(Activity) What you return must match the records word for word.
_ _ _ _ _
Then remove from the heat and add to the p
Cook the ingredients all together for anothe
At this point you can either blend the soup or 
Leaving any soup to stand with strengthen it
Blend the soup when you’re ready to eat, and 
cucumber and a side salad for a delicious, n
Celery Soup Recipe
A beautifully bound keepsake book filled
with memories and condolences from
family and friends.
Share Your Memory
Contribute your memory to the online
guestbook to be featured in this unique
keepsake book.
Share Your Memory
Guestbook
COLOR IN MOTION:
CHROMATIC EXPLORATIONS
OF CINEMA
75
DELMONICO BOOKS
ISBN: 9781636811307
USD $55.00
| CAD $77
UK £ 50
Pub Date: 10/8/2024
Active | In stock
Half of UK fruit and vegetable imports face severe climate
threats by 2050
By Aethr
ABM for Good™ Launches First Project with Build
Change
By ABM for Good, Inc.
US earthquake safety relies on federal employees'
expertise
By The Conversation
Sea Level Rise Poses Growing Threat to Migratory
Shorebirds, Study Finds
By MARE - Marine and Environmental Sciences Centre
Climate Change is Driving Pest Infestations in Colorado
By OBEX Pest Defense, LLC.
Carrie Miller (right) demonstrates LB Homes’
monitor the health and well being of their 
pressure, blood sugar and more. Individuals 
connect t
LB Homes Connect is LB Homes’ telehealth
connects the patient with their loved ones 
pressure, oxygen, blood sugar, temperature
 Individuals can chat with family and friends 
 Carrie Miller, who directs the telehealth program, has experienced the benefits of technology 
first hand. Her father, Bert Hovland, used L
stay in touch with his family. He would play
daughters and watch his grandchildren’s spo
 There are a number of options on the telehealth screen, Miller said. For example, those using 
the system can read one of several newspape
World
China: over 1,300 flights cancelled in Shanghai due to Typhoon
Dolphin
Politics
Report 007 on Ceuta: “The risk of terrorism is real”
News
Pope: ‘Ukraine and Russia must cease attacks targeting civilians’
_ _ _ _ _
(Your solution)
Then remove from the heat and add to the p
Cook the ingredients all together for anothe
At this point you can either blend the soup or 
Leaving any soup to stand with strengthen it
Blend the soup when you’re ready to eat, and 
cucumber and a side salad for a delicious, n
Celery Soup Recipe
A beautifully bound keepsake book filled
with memories and condolences from
family and friends.
Share Your Memory
Contribute your memory to the online
guestbook to be featured in this unique
keepsake book.
Share Your Memory
Guestbook
COLOR IN MOTION:
CHROMATIC EXPLORATIONS
OF CINEMA
75
DELMONICO BOOKS
ISBN: 9781636811307
USD $55.00
| CAD $77
UK £ 50
Pub Date: 10/8/2024
Active | In stock
Half of UK fruit and vegetable imports face severe climate
threats by 2050
By Aethr
ABM for Good™ Launches First Project with Build
Change
By ABM for Good, Inc.
US earthquake safety relies on federal employees'
expertise
By The Conversation
Sea Level Rise Poses Growing Threat to Migratory
Shorebirds, Study Finds
By MARE - Marine and Environmental Sciences Centre
Climate Change is Driving Pest Infestations in Colorado
By OBEX Pest Defense, LLC.
Carrie Miller (right) demonstrates LB Homes’
monitor the health and well being of their 
pressure, blood sugar and more. Individuals 
connect t
LB Homes Connect is LB Homes’ telehealth
connects the patient with their loved ones 
pressure, oxygen, blood sugar, temperature
 Individuals can chat with family and friends 
 Carrie Miller, who directs the telehealth program, has experienced the benefits of technology 
first hand. Her father, Bert Hovland, used L
stay in touch with his family. He would play
daughters and watch his grandchildren’s spo
 There are a number of options on the telehealth screen, Miller said. For example, those using 
the system can read one of several newspape
World
China: over 1,300 flights cancelled in Shanghai due to Typhoon
Dolphin
Politics
Report 007 on Ceuta: “The risk of terrorism is real”
News
Pope: ‘Ukraine and Russia must cease attacks targeting civilians’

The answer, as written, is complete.